Using the records below, output the stretch that opens with the line containing "X181400000Y-88100000D03*" and closes with the line containing "X116200000Y-85400000D03*", exactly and including both lines, with nothing more.
————————
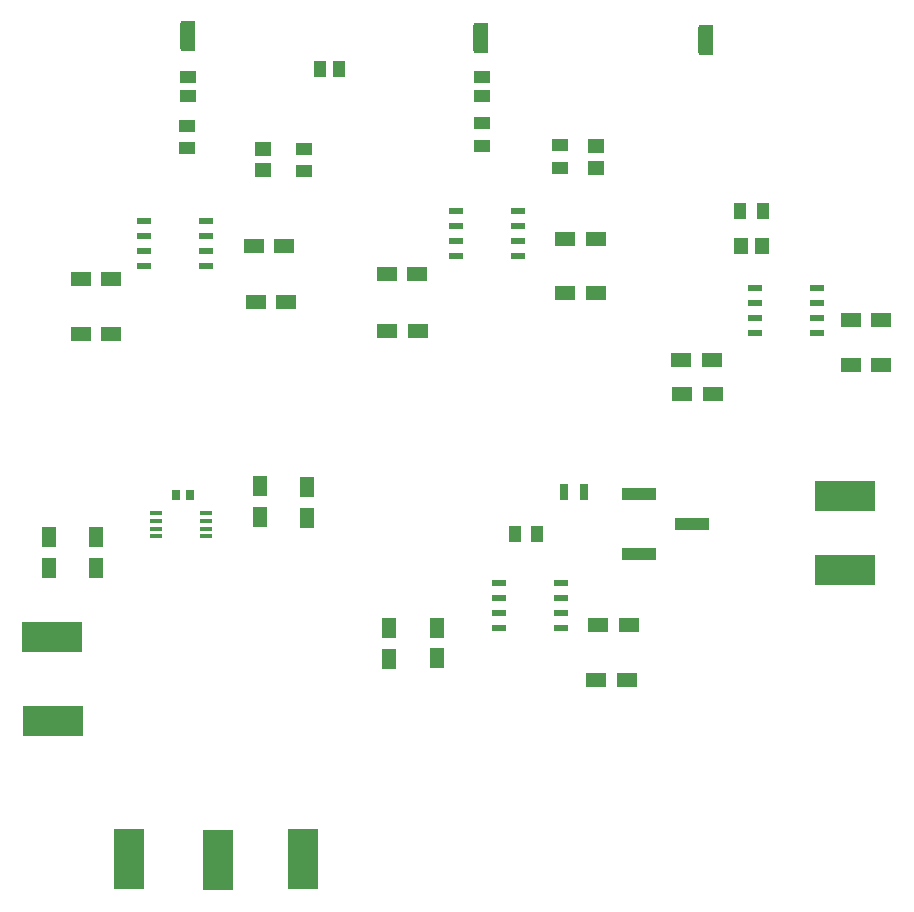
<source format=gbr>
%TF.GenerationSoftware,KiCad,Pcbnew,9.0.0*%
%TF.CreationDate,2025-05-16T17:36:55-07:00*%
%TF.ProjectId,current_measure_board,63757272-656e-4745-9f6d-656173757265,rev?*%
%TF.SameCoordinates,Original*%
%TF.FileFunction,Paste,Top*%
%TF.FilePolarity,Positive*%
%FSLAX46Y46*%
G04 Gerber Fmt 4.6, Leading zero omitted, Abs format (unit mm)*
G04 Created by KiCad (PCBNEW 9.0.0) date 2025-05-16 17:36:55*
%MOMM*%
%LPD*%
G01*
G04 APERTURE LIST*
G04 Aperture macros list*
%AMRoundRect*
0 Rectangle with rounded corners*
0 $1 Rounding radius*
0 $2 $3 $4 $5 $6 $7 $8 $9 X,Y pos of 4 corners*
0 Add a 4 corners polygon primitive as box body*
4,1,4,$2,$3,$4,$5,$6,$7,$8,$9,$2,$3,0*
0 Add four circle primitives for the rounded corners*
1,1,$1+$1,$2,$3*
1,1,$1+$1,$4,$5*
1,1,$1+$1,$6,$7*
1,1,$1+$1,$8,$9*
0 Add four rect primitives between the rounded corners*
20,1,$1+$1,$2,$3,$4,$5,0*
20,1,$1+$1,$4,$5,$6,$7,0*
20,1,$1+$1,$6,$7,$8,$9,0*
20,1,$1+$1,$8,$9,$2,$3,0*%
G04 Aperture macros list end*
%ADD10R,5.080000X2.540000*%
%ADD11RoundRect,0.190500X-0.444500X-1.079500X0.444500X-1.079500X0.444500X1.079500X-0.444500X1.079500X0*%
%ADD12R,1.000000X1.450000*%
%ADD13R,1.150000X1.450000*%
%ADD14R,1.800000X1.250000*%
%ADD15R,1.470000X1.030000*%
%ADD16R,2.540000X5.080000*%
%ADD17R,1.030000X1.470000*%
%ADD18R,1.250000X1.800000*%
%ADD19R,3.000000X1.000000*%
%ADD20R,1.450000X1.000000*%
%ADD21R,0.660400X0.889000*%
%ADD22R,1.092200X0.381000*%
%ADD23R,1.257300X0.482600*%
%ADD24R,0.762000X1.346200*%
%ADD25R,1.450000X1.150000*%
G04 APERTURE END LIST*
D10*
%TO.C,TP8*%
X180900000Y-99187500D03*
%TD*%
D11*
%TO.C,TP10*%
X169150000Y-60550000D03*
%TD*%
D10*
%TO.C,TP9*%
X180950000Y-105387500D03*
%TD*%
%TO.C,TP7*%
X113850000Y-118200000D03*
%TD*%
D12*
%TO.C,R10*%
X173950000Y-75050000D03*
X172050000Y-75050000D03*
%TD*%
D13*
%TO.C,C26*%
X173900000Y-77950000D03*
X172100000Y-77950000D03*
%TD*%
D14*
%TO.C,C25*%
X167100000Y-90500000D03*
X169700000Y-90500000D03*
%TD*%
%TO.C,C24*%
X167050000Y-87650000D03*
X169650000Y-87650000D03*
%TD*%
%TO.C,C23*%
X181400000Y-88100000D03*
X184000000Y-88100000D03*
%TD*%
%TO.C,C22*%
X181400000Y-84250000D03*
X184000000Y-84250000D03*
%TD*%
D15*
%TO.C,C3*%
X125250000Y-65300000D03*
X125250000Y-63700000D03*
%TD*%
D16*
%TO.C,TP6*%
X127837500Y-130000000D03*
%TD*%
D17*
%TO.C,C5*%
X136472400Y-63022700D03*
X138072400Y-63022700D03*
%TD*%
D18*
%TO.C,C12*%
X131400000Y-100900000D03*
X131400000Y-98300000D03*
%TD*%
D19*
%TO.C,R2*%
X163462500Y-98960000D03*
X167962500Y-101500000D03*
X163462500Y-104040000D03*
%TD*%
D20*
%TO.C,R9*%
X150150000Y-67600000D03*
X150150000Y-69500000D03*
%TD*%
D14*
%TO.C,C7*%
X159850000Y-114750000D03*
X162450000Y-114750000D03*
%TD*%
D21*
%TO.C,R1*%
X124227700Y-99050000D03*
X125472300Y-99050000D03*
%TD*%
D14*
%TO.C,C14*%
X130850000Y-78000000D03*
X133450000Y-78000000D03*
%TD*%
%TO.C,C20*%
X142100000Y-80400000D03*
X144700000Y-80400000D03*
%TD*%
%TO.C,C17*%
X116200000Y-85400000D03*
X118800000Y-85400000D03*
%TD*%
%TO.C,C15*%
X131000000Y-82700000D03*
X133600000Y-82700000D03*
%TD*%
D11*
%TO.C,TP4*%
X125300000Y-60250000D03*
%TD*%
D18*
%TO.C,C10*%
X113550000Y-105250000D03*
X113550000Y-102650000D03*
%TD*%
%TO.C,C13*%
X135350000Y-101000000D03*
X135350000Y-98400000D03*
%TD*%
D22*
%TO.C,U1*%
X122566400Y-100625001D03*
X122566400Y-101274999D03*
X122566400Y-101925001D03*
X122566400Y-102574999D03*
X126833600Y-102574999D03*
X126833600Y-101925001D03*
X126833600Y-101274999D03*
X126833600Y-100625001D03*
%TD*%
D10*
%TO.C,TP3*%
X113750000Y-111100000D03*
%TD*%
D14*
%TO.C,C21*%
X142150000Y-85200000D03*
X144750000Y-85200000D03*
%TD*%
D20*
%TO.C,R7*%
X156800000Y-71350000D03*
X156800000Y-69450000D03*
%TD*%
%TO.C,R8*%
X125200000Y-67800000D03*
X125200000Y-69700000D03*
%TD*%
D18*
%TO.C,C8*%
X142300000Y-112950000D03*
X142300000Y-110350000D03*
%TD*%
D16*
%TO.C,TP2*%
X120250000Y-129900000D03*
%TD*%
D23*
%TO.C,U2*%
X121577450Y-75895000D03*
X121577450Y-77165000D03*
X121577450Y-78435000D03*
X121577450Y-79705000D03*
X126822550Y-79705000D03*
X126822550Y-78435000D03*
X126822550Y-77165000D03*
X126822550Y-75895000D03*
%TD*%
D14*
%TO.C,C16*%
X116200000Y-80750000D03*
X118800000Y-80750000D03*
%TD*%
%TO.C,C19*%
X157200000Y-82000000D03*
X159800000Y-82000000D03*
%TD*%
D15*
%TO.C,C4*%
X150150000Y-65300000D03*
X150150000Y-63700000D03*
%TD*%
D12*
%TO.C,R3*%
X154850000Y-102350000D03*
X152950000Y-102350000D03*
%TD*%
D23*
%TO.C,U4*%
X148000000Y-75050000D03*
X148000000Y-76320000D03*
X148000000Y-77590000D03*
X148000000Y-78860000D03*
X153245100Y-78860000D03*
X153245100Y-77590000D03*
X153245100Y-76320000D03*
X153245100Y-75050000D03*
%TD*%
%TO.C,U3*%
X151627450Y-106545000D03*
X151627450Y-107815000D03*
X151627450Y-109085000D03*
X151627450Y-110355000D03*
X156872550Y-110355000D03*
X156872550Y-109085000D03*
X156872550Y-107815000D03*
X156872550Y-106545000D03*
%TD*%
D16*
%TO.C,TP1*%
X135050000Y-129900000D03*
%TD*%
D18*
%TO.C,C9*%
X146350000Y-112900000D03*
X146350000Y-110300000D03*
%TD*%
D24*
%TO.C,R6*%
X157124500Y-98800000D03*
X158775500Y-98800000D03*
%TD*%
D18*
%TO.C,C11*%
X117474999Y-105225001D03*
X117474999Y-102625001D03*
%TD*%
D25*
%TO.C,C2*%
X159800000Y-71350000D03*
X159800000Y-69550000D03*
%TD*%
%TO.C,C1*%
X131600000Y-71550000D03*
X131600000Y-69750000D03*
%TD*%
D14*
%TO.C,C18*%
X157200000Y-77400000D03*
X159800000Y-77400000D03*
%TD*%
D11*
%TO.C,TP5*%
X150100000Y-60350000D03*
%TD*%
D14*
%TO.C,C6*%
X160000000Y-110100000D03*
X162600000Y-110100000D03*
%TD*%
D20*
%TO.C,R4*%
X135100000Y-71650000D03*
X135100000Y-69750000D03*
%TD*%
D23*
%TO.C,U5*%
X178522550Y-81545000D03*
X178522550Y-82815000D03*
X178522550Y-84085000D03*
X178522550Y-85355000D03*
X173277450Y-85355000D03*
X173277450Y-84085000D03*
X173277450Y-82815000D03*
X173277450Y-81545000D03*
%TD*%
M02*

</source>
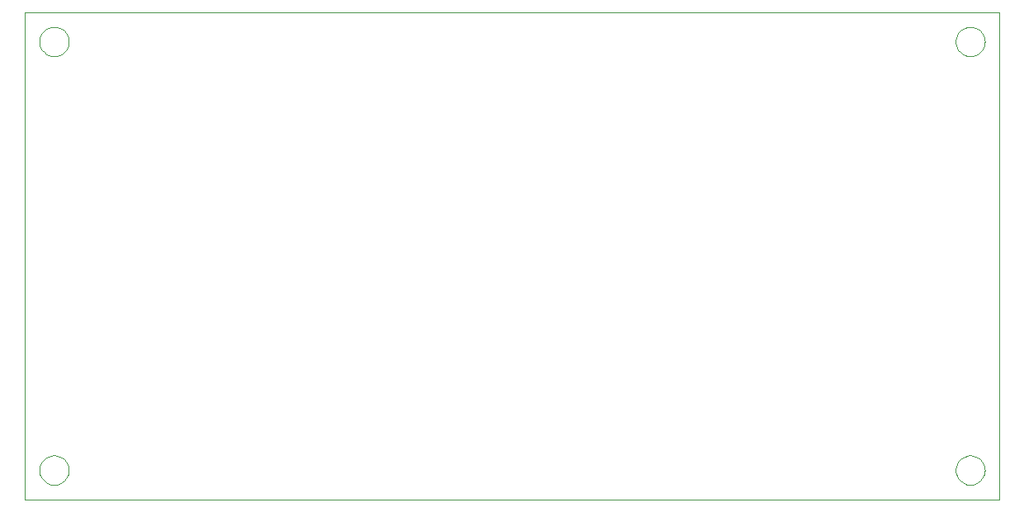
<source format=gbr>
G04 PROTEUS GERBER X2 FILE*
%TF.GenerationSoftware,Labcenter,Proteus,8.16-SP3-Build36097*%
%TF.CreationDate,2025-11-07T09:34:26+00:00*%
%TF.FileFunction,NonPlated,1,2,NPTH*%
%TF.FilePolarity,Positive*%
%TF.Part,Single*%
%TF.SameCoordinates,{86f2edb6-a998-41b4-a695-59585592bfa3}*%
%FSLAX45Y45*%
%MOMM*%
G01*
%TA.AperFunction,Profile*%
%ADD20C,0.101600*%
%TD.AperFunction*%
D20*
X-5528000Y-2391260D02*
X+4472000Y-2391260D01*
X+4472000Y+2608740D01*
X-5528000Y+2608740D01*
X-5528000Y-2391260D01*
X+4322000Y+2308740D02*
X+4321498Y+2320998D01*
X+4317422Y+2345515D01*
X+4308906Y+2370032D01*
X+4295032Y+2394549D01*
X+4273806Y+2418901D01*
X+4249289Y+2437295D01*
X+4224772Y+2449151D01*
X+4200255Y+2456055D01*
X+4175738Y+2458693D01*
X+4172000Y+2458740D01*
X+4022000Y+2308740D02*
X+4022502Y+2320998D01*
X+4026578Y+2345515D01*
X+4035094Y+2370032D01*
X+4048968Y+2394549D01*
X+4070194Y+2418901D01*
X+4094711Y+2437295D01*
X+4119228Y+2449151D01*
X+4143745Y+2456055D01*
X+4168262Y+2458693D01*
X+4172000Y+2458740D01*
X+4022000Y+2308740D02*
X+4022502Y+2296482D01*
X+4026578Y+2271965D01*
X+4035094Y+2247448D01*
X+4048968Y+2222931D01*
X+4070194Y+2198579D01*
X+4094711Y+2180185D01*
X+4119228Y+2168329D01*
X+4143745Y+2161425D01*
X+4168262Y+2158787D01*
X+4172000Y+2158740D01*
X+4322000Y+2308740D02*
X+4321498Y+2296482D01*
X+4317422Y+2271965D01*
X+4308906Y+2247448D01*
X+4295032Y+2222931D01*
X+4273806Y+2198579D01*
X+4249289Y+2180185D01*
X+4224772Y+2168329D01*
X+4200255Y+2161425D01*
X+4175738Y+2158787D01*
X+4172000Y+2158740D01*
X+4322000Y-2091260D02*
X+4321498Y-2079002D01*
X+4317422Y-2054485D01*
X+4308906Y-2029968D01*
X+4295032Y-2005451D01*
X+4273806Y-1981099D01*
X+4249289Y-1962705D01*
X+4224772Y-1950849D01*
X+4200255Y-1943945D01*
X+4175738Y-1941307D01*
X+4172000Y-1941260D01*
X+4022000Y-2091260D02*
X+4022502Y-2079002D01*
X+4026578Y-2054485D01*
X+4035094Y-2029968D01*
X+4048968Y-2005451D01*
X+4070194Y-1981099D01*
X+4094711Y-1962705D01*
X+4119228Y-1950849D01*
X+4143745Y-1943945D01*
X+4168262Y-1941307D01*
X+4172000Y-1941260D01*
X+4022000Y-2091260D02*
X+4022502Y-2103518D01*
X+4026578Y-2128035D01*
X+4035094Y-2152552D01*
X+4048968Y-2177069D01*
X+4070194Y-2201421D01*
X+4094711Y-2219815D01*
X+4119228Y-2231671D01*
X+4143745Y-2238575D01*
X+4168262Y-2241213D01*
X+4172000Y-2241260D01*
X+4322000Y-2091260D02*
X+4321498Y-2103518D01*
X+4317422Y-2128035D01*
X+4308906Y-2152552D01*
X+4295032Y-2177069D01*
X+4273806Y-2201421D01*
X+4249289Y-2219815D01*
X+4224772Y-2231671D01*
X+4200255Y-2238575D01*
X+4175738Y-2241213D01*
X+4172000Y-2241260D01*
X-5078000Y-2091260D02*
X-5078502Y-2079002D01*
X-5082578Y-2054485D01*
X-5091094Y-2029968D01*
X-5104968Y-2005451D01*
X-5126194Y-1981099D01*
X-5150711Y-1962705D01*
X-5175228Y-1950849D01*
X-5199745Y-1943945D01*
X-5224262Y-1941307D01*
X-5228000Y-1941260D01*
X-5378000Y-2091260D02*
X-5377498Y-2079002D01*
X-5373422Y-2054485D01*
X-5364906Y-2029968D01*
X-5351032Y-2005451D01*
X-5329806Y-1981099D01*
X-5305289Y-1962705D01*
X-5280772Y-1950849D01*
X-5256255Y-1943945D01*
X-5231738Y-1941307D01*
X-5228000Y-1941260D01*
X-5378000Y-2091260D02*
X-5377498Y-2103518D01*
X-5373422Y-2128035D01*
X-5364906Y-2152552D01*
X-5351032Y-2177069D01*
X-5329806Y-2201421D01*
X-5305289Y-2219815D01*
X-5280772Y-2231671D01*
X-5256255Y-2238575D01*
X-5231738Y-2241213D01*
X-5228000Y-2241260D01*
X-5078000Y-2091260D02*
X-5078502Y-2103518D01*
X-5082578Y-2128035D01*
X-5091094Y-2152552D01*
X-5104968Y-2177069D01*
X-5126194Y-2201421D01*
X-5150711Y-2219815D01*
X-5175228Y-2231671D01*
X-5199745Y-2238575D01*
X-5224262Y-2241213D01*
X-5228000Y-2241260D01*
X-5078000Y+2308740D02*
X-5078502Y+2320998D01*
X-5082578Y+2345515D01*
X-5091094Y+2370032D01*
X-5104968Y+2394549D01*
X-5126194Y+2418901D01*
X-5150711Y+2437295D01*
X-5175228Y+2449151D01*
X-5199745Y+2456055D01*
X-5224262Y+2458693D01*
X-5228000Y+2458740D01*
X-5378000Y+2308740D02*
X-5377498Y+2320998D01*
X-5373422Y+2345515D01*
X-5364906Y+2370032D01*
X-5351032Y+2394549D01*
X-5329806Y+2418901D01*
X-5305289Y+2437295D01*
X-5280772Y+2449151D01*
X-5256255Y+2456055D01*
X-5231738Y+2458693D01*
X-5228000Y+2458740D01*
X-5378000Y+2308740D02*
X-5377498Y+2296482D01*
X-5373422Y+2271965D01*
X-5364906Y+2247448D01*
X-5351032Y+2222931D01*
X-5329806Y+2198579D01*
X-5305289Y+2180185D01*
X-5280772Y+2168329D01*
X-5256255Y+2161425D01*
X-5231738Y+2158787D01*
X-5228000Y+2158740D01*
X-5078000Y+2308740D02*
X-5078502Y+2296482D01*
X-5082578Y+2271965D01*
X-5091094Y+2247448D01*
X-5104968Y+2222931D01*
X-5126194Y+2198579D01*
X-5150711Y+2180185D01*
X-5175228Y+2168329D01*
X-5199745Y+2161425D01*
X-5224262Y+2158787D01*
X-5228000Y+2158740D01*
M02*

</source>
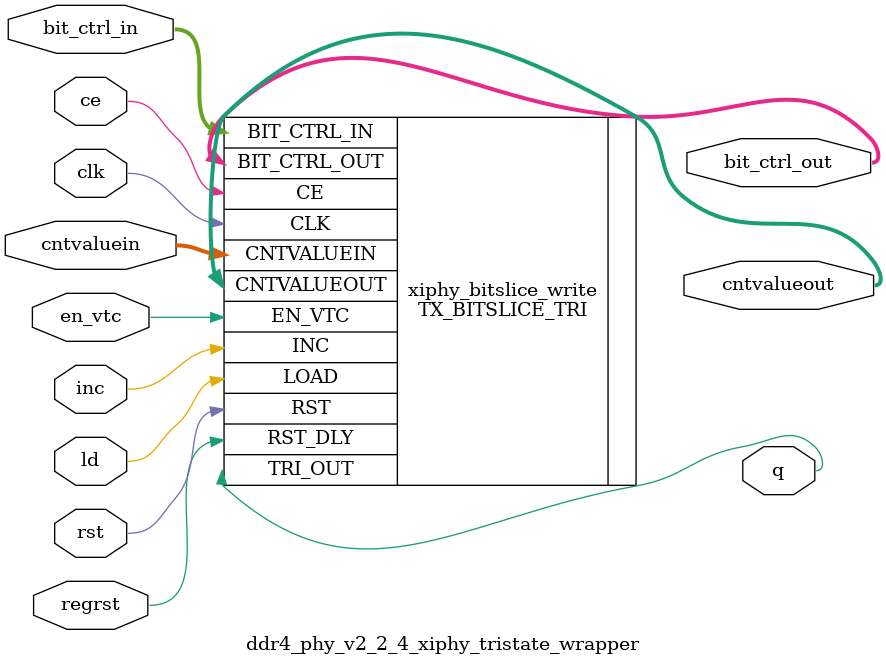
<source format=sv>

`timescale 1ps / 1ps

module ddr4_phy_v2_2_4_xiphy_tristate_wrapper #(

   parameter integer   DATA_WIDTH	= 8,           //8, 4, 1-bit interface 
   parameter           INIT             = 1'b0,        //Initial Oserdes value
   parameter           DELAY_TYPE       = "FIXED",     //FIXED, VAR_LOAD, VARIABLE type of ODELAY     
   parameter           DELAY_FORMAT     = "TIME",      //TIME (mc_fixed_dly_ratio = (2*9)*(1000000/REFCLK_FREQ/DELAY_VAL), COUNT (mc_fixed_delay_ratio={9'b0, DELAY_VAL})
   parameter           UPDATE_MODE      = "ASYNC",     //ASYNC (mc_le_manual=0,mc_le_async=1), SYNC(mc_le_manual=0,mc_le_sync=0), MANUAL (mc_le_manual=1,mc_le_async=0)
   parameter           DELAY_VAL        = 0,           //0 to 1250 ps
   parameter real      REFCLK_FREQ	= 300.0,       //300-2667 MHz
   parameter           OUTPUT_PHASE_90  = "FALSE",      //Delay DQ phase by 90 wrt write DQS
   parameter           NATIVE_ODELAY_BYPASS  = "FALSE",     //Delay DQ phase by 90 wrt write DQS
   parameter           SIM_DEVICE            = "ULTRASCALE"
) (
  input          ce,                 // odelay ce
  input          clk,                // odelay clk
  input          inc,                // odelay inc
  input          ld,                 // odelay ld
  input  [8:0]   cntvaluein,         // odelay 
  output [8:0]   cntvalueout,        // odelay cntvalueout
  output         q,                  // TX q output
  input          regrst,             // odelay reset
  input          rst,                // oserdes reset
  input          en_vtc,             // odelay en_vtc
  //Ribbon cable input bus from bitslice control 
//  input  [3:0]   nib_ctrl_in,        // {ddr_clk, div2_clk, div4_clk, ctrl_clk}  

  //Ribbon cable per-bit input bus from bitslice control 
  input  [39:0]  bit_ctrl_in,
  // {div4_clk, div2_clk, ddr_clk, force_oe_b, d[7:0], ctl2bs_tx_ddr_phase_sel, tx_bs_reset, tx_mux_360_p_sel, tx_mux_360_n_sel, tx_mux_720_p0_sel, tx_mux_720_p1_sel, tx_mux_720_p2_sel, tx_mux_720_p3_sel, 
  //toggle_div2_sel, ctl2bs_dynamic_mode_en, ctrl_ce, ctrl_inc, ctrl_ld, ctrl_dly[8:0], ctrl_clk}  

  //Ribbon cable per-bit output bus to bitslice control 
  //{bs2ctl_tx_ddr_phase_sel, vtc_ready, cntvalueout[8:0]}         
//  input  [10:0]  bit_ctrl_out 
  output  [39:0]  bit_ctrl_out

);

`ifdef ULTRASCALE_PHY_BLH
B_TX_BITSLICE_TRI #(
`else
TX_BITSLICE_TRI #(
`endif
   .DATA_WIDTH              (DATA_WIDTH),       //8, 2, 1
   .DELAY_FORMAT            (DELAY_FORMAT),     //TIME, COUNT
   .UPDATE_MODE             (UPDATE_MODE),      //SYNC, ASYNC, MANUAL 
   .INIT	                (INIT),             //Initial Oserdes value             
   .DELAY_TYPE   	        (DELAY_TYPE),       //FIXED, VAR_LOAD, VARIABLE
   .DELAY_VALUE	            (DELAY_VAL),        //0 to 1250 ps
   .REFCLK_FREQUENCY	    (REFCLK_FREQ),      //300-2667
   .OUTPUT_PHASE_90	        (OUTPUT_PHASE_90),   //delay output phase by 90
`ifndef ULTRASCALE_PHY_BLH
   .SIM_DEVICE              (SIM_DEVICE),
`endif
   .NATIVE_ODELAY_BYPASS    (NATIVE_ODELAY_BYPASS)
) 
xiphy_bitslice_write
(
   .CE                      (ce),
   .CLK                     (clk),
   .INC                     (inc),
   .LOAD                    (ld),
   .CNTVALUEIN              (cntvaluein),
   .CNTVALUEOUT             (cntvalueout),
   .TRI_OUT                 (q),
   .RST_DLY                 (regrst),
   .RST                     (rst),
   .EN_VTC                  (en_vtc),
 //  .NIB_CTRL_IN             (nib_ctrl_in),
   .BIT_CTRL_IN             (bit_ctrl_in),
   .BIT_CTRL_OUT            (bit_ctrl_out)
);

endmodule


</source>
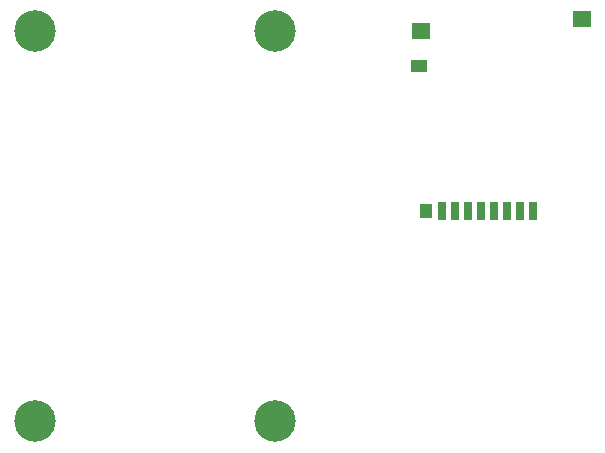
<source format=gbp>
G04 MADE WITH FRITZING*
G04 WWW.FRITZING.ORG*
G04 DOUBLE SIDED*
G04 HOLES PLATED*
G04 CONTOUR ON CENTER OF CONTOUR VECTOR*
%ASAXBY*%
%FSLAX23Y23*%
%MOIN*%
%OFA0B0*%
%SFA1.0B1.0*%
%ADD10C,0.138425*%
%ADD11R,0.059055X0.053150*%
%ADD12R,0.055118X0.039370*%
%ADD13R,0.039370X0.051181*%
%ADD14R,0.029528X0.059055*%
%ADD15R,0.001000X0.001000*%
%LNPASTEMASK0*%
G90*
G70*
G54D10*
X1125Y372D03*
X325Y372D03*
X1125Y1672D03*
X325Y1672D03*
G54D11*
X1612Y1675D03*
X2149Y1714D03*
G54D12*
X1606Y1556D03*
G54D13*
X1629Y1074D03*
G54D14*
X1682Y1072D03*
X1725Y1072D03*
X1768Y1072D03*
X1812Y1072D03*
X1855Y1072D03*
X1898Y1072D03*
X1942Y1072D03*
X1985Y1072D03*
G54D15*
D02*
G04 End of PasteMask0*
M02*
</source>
————————
[RESULT]:
X181400000Y-88100000D03*
X184000000Y-88100000D03*
%TD*%
%TO.C,C22*%
X181400000Y-84250000D03*
X184000000Y-84250000D03*
%TD*%
D15*
%TO.C,C3*%
X125250000Y-65300000D03*
X125250000Y-63700000D03*
%TD*%
D16*
%TO.C,TP6*%
X127837500Y-130000000D03*
%TD*%
D17*
%TO.C,C5*%
X136472400Y-63022700D03*
X138072400Y-63022700D03*
%TD*%
D18*
%TO.C,C12*%
X131400000Y-100900000D03*
X131400000Y-98300000D03*
%TD*%
D19*
%TO.C,R2*%
X163462500Y-98960000D03*
X167962500Y-101500000D03*
X163462500Y-104040000D03*
%TD*%
D20*
%TO.C,R9*%
X150150000Y-67600000D03*
X150150000Y-69500000D03*
%TD*%
D14*
%TO.C,C7*%
X159850000Y-114750000D03*
X162450000Y-114750000D03*
%TD*%
D21*
%TO.C,R1*%
X124227700Y-99050000D03*
X125472300Y-99050000D03*
%TD*%
D14*
%TO.C,C14*%
X130850000Y-78000000D03*
X133450000Y-78000000D03*
%TD*%
%TO.C,C20*%
X142100000Y-80400000D03*
X144700000Y-80400000D03*
%TD*%
%TO.C,C17*%
X116200000Y-85400000D03*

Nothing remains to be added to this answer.